(Data to use)

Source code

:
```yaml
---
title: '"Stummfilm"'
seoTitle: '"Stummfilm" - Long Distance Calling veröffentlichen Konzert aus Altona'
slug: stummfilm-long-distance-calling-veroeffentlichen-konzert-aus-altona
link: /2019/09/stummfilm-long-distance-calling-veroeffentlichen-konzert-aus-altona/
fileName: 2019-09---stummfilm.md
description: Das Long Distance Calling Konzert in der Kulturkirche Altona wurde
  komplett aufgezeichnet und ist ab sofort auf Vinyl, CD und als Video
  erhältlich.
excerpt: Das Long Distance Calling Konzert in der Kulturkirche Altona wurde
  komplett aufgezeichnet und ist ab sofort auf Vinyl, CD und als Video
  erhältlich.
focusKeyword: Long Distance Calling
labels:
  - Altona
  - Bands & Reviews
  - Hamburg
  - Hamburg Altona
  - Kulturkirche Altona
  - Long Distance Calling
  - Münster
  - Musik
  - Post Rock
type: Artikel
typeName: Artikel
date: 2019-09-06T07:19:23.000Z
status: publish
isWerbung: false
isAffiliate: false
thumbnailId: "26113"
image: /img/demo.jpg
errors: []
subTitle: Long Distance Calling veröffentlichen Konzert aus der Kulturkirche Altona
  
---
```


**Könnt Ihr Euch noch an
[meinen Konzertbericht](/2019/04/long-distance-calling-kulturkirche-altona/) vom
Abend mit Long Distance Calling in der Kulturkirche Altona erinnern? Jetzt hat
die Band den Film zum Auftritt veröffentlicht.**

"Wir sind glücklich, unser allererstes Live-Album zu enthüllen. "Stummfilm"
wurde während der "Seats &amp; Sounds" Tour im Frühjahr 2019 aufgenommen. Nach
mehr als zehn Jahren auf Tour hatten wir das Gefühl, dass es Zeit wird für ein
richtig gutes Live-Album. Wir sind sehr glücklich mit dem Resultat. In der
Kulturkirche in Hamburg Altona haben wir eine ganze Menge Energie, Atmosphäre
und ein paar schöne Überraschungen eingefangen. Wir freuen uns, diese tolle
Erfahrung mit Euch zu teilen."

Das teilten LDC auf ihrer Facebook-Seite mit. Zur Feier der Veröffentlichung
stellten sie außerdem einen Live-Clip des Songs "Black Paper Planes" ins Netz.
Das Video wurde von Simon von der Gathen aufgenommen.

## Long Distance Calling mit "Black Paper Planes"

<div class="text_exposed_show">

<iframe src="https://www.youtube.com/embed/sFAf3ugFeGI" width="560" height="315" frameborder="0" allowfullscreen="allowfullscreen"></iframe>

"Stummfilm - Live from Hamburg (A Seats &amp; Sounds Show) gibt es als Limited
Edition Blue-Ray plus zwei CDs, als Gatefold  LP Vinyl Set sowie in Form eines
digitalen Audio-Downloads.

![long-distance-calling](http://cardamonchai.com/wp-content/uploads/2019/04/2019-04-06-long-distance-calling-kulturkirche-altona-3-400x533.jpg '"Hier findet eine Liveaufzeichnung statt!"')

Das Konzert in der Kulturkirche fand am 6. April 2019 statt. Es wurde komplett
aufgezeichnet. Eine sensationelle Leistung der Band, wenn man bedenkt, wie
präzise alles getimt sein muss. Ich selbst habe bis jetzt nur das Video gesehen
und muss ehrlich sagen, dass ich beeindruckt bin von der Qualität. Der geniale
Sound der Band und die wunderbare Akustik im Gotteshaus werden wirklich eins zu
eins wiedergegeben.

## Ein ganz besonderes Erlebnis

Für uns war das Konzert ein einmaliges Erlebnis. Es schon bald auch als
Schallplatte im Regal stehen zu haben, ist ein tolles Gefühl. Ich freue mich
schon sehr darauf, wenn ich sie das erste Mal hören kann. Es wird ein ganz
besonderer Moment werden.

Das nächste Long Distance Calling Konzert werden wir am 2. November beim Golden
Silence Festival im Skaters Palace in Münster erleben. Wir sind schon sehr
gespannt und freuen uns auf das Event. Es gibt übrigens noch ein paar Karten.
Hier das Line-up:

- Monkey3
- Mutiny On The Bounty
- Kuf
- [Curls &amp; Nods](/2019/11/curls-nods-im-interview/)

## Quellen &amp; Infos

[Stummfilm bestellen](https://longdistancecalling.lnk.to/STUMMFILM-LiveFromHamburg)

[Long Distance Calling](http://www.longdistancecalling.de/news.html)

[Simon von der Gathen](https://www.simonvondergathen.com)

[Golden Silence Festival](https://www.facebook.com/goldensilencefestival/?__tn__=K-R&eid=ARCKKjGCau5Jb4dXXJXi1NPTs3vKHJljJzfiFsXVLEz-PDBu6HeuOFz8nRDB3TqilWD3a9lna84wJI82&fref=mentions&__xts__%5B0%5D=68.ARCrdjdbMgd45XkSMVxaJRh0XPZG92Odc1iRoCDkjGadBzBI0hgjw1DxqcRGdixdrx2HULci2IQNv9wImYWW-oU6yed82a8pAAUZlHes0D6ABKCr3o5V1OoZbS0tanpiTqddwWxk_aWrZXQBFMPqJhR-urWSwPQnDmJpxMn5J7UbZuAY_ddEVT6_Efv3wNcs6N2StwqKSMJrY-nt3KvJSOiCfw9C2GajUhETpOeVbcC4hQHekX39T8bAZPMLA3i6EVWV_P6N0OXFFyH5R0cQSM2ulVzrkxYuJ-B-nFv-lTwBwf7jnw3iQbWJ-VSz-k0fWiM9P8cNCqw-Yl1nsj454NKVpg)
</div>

(End Data to use)

What is needed —
Out of the material above, output word for word the line with "sind glücklich, unser", the line with "mehr als zehn", and all lines between them, with nothing else.

Output below —
"Wir sind glücklich, unser allererstes Live-Album zu enthüllen. "Stummfilm"
wurde während der "Seats &amp; Sounds" Tour im Frühjahr 2019 aufgenommen. Nach
mehr als zehn Jahren auf Tour hatten wir das Gefühl, dass es Zeit wird für ein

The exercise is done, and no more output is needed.